Benachteiligung eines Betriebsratsmitglieds bei der Vergütung

Die Parteien stritten im vorliegenden Fall darüber, ob dem als Betriebsratsmitglied freigestellten Kläger ein Anspruch auf Vergütung als Pflegedirektor zusteht.

Im Jahre 2016 wurde die Stelle des Pflegedirektors intern ausgeschrieben. Neben dem Kläger bewarb sich eine weitere Kollegin. Im Protokoll über das Vorstellungsgespräch wurde, den Kläger betreffend, festgehalten, dieser habe „keine aktuelle aktive Pflegeerfahrung“. Dies sei aber „elementar bei der derzeitigen Lage im Haus“. Bzgl. der Mitbewerberin wurde ausgeführt, ihre Erfahrung in der direkten Pflege und der Stationsleitung sei „sehr ausgeprägt“. Der Geschäftsführer der Beklagten traf im Nachgang die Auswahlentscheidung zu Gunsten der Mitbewerberin. Der Kläger machte daraufhin im Wege der Klage Differenzvergütungsansprüche geltend. Er legte dar, die Stelle sei ihm nur aufgrund seiner Freistellung als Betriebsratsmitglied nicht übertragen worden. Unstreitig erfülle er sämtliche Qualifikationsanforderungen. Wäre er nicht freigestellt gewesen, hätte er unproblematisch aktuelle Erfahrungen in der aktiven Pflege sammeln können. Die Beklagte bestritt eine Benachteiligung und machte geltend, der Kläger habe eine solche nicht hinreichend dargetan.

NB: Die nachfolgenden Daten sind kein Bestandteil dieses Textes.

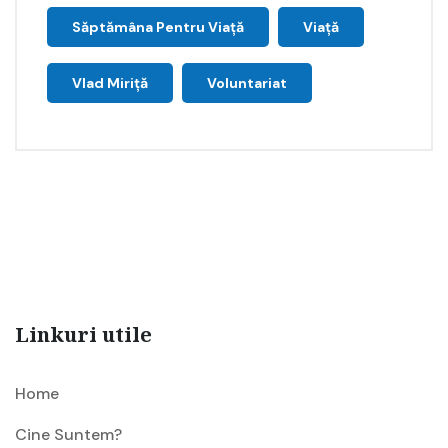
Săptămâna Pentru Viaţă
Viață
Vlad Miriță
Voluntariat
Linkuri utile
Home
Cine Suntem?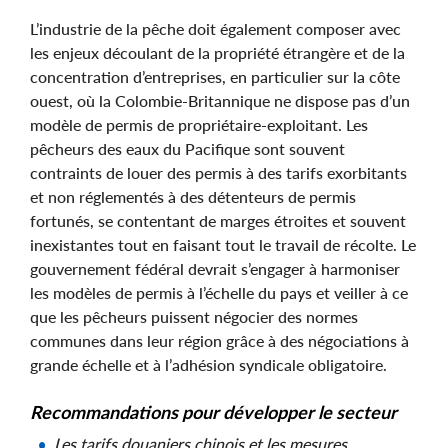
L’industrie de la pêche doit également composer avec
les enjeux découlant de la propriété étrangère et de la
concentration d’entreprises, en particulier sur la côte
ouest, où la Colombie-Britannique ne dispose pas d’un
modèle de permis de propriétaire-exploitant. Les
pêcheurs des eaux du Pacifique sont souvent
contraints de louer des permis à des tarifs exorbitants
et non réglementés à des détenteurs de permis
fortunés, se contentant de marges étroites et souvent
inexistantes tout en faisant tout le travail de récolte. Le
gouvernement fédéral devrait s’engager à harmoniser
les modèles de permis à l’échelle du pays et veiller à ce
que les pêcheurs puissent négocier des normes
communes dans leur région grâce à des négociations à
grande échelle et à l’adhésion syndicale obligatoire.
Recommandations pour développer le secteur
Les tarifs douaniers chinois et les mesures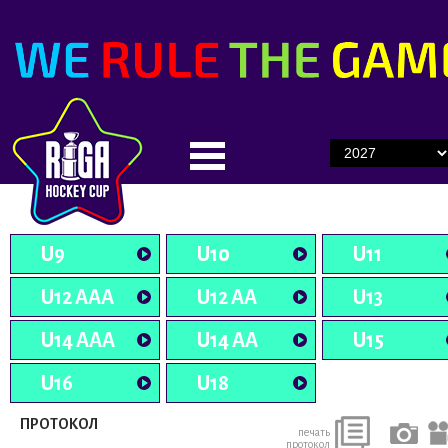
U9
U10
U11
U12 AAA
U12 AA
U13
U14 AAA
U14 AA
U15
U16
U18
ПРОТОКОЛ
печать
протокол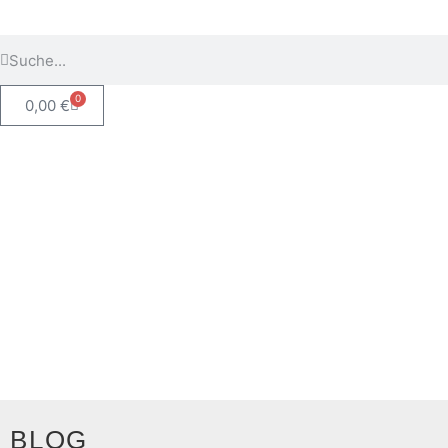
0
0,00
€
BLOG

Das Bundesarbeitsgericht hat am 20. Januar 2021 (Aktenzeichen: 7 AZR 52/20) wie folgt entschieden:

  1. Aus § 78 Satz 2 BetrVG kann sich i. V. m. § 611 a II BGB ein unmittelbarer Anspruch des Betriebsratsmitgliedes auf eine bestimmte Vergütung ergeben, wenn sich die Zahlung einer geringeren Vergütung als Benachteiligung des Betriebsratsmitgliedes wegen seiner Betriebsratstätigkeit darstellt.
  2. Für das Vorliegen einer unzulässigen Benachteiligung trägt das Betriebsratsmitglied grundsätzlich die Darlegungs- und Beweislast. Das Gericht muss aufgrund der vorgetragenen Tatsachen und Hilfstatsachen zu der Überzeugung gelangen können, dass dem Betriebsratsmitglied ohne das Betriebsratsamt die höherwertige Tätigkeit tatsächlich übertragen worden wäre.
  3. Im Rahmen der abgestuften Darlegungs- und Beweislast darf der klagende Arbeitnehmer, der darlegt, dass er die fachlichen Qualifikationsanforderungen der höher dotierten Stelle erfüllt, trotz fehlender genauer Kenntnis die Behauptung aufstellen, er sei wegen seiner Betriebsratstätigkeit nicht für die Stelle ausgewählt worden. Der Arbeitgeber muss sich dann zu dieser Behauptung wahrheitsgemäß erklären und seine Motive für die Auswahlentscheidung so konkret benennen, dass sich das Betriebsratsmitglied hierauf seinerseits einlassen kann.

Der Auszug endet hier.